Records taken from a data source
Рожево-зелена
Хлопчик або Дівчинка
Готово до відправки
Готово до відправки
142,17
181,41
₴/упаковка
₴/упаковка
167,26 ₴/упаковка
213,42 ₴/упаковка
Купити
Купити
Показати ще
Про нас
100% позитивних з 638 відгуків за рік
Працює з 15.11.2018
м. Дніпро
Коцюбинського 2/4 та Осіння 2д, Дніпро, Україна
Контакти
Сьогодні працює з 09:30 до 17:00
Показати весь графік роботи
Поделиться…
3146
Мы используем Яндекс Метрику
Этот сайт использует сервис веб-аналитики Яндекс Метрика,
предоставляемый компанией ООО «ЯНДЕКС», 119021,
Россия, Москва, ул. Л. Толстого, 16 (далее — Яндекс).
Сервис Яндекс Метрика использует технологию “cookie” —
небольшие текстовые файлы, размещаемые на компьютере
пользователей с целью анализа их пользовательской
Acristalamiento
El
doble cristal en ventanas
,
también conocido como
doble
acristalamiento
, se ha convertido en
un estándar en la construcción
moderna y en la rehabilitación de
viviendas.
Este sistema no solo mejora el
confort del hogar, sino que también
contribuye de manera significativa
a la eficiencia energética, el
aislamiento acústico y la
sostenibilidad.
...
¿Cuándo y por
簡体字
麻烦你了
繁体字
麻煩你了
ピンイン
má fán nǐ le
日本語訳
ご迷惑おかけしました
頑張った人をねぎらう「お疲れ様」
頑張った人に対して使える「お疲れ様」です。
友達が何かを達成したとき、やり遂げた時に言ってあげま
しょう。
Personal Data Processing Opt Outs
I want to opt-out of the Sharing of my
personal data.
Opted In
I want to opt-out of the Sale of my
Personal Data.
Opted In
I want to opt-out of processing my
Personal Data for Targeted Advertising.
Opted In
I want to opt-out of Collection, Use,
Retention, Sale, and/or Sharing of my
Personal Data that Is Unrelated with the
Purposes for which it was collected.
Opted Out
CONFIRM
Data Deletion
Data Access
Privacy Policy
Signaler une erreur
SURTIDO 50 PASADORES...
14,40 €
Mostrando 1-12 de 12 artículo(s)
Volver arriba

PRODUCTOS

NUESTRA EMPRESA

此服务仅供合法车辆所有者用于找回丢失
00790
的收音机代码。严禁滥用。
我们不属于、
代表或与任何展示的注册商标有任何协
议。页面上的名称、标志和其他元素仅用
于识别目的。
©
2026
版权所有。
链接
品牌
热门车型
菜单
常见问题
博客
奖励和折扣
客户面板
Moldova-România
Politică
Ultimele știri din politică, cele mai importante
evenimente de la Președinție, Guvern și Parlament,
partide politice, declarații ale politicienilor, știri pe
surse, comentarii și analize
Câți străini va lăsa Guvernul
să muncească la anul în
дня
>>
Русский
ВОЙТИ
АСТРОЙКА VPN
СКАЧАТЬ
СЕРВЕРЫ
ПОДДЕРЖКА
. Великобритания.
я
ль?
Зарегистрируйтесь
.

How to complete this task | Reproduce the text of every item above, line for line, with no changes.

Completed task |
Рожево-зелена
Хлопчик або Дівчинка
Готово до відправки
Готово до відправки
142,17
181,41
₴/упаковка
₴/упаковка
167,26 ₴/упаковка
213,42 ₴/упаковка
Купити
Купити
Показати ще
Про нас
100% позитивних з 638 відгуків за рік
Працює з 15.11.2018
м. Дніпро
Коцюбинського 2/4 та Осіння 2д, Дніпро, Україна
Контакти
Сьогодні працює з 09:30 до 17:00
Показати весь графік роботи
Поделиться…
3146
Мы используем Яндекс Метрику
Этот сайт использует сервис веб-аналитики Яндекс Метрика,
предоставляемый компанией ООО «ЯНДЕКС», 119021,
Россия, Москва, ул. Л. Толстого, 16 (далее — Яндекс).
Сервис Яндекс Метрика использует технологию “cookie” —
небольшие текстовые файлы, размещаемые на компьютере
пользователей с целью анализа их пользовательской
Acristalamiento
El
doble cristal en ventanas
,
también conocido como
doble
acristalamiento
, se ha convertido en
un estándar en la construcción
moderna y en la rehabilitación de
viviendas.
Este sistema no solo mejora el
confort del hogar, sino que también
contribuye de manera significativa
a la eficiencia energética, el
aislamiento acústico y la
sostenibilidad.
...
¿Cuándo y por
簡体字
麻烦你了
繁体字
麻煩你了
ピンイン
má fán nǐ le
日本語訳
ご迷惑おかけしました
頑張った人をねぎらう「お疲れ様」
頑張った人に対して使える「お疲れ様」です。
友達が何かを達成したとき、やり遂げた時に言ってあげま
しょう。
Personal Data Processing Opt Outs
I want to opt-out of the Sharing of my
personal data.
Opted In
I want to opt-out of the Sale of my
Personal Data.
Opted In
I want to opt-out of processing my
Personal Data for Targeted Advertising.
Opted In
I want to opt-out of Collection, Use,
Retention, Sale, and/or Sharing of my
Personal Data that Is Unrelated with the
Purposes for which it was collected.
Opted Out
CONFIRM
Data Deletion
Data Access
Privacy Policy
Signaler une erreur
SURTIDO 50 PASADORES...
14,40 €
Mostrando 1-12 de 12 artículo(s)
Volver arriba

PRODUCTOS

NUESTRA EMPRESA

此服务仅供合法车辆所有者用于找回丢失
00790
的收音机代码。严禁滥用。
我们不属于、
代表或与任何展示的注册商标有任何协
议。页面上的名称、标志和其他元素仅用
于识别目的。
©
2026
版权所有。
链接
品牌
热门车型
菜单
常见问题
博客
奖励和折扣
客户面板
Moldova-România
Politică
Ultimele știri din politică, cele mai importante
evenimente de la Președinție, Guvern și Parlament,
partide politice, declarații ale politicienilor, știri pe
surse, comentarii și analize
Câți străini va lăsa Guvernul
să muncească la anul în
дня
>>
Русский
ВОЙТИ
АСТРОЙКА VPN
СКАЧАТЬ
СЕРВЕРЫ
ПОДДЕРЖКА
. Великобритания.
я
ль?
Зарегистрируйтесь
.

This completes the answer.